### DATASET EXTRACT
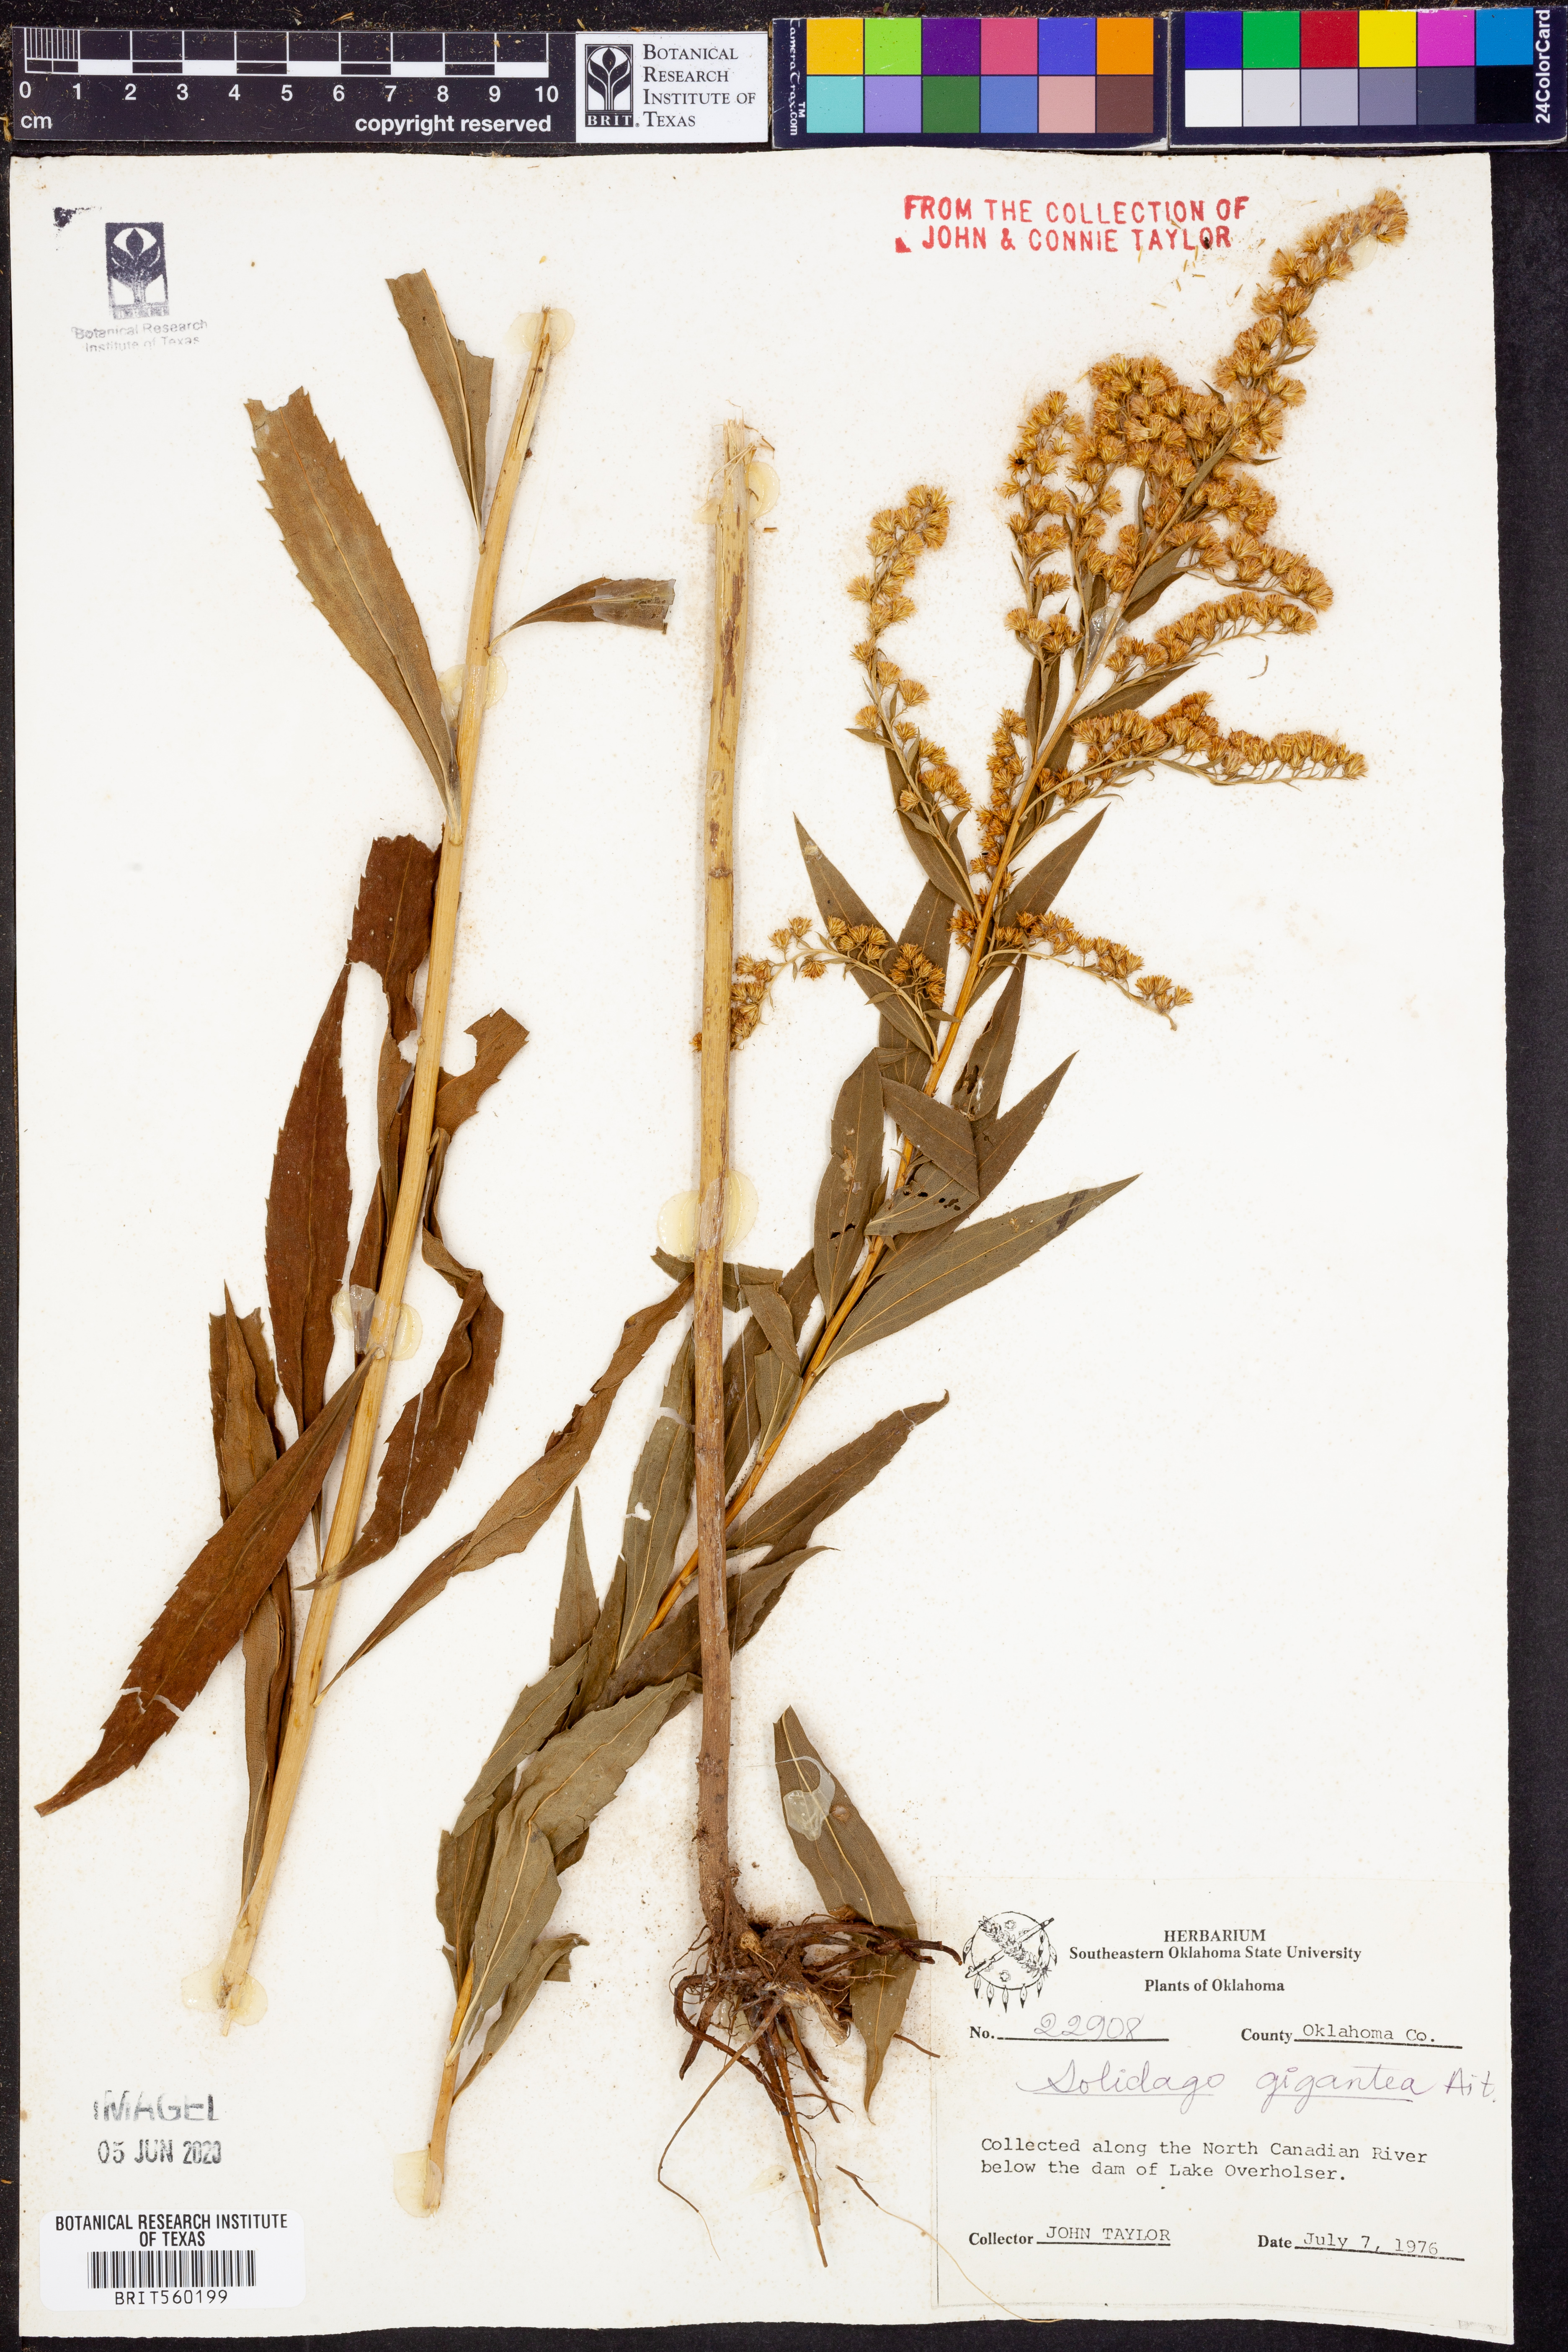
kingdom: Plantae
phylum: Tracheophyta
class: Magnoliopsida
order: Asterales
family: Asteraceae
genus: Solidago
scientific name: Solidago gigantea
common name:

### PROBLEM TO WORK ON
Rewrite the lines of the entries, substituting "species name" for "scientific name" and keeping everything else the same. Leave the pictures out of your answer.

### FULL OUTPUT
kingdom: Plantae
phylum: Tracheophyta
class: Magnoliopsida
order: Asterales
family: Asteraceae
genus: Solidago
species name: Solidago gigantea
common name:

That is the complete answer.